Legacy synonyms (pre-#144 docs and source comments): procedure-canonical,
cell-canonical, primary metric, canonical metric. New content uses the
behavioral phrasing above; legacy occurrences are phased out via the ratchet
test in tests/test_docs_terminology_ratchet.py so the count can only decrease.
factor¶
The signal column. Same role as Alphalens "factor", Barra "exposure",
or generic "alpha score" / "predictor". The procedure-level
INPUT_SCHEMA consumes a column literally named factor; pass
evaluate(..., factor_col="alpha") to use a differently-named
column without renaming the panel first
(Panel schema § factor_col=).
forward_return¶
The forward return column consumed by every dispatch cell. factrix's
compute_forward_return(df, forward_periods=N) produces a
per-period return with t+1 entry:
Two non-textbook choices to internalize:
t+1entry, nott: signal attis computed from data up to and includingprice[t], so trading atprice[t]would assume same-bar execution. Entry att+1enforces a causal boundary and cleanly separates the return window from the BMP estimation window.- Divided by
N: result is expressed per period rather than as the cumulativeN-period return, so factor evaluations at differentforward_periodsare directly comparable. If you need the cumulativeN-period number, multiply byN.
Only simple returns are implemented; no log-return option. factrix
takes forward_return as input rather than computing it inside
evaluate() — attach it with
compute_forward_return before dispatch so
the horizon N is explicit and aligned with
AnalysisConfig.forward_periods.
Distinct from "spot return" (contemporaneous one-period return) and "realised return" (ex-post return for risk attribution).

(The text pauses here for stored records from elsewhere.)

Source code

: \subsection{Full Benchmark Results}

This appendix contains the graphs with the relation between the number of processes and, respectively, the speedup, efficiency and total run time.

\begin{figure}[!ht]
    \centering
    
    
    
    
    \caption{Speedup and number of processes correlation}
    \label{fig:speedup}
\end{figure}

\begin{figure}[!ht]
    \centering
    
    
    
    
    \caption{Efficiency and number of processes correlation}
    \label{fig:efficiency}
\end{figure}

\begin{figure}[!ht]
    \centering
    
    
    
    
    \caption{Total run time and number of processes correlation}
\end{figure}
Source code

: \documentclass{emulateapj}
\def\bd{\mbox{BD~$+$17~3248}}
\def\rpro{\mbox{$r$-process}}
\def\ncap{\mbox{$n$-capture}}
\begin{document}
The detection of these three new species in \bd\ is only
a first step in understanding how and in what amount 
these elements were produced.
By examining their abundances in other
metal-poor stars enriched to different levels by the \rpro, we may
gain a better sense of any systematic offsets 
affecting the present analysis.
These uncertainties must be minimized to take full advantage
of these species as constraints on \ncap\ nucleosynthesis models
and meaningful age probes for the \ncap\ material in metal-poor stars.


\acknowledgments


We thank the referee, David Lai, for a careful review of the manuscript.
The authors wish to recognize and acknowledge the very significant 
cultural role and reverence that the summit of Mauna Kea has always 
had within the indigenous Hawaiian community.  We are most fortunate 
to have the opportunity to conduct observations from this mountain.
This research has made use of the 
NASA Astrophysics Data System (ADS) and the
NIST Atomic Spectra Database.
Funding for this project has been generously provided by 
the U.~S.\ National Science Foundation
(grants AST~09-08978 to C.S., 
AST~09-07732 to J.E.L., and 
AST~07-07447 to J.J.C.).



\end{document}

signal_horizon (datasets only)¶
A property of the synthetic signal embedded in make_cs_panel /
make_event_panel — the horizon at which the generator's nominal IC
is realised. Aligning AnalysisConfig.forward_periods with
signal_horizon is the regime where the synthetic IC / drift is
calibrated; mismatched horizons induce IC decay (synthetic) and bias
(in TIMESERIES mode — see
Timeseries-mode conventions § Non-overlap).
non-overlapping returns¶
Sampling every h-th date so consecutive observations are
independent under the h-period forecasting null. factrix's
Individual × Continuous cell defaults to this for ic and caar;
Newey-West (NW) heteroskedasticity-and-autocorrelation-consistent (HAC) is the alternative on the full overlapping series. See
Statistical methods § HAC SE.
estimation_window¶
Per-asset pre-event sample used to fit the abnormal-return baseline
for bmp_test and corrado_rank_test. See
Metric applicability § estimation_window.
Multiple testing¶
FDR — False Discovery Rate¶
The expected proportion of false positives among rejected nulls, in
contrast to FWER (Family-Wise Error Rate, the probability of any
false positive). For a screening rule that rejects R of m
hypotheses and produces V false positives, FDR ≡ E[V / max(R, 1)].
factrix's primary screening primitive is BHY (Benjamini-Hochberg-Yekutieli),
which controls FDR at a user-chosen q under arbitrary dependence.
See Statistical methods and
bhy.
BHY — Benjamini-Hochberg-Yekutieli¶
Step-up FDR-controlling procedure that allows arbitrary dependence
between p-values — including violations of the positive regression
dependence on a subset (PRDS) condition required by Benjamini-Hochberg
1995, at the cost of a log(m) factor. Mathematically implements
Benjamini & Yekutieli (2001). factrix's
default multiplicity-correction method because financial p-values are
typically not independent. For the BH / BY / BHY naming convention, see
Statistical methods § Multiple-testing under dependence.
family¶
The set of hypotheses jointly entered into a single FDR / FWER
controlling procedure. Once a hypothesis joins a family, the
procedure's FDR claim only holds within that family. Family choice
is a contract decision: re-running BHY on a filtered subset of
survivors does not preserve FDR ≤ q. See
Cross-function reference § expand_over
for the sample-restriction vs hypothesis-dimension split.
Survivors¶
Result type from the screening functions (bhy, partial_conjunction,
bhy_hierarchical). Carries the post-correction adjusted q-value
(adj_q) per identity plus a boolean survivor[i] ↔ adj_q[i] ≤ q
duality so downstream functions (compare(survivors)) can render
leaderboards without re-applying the threshold.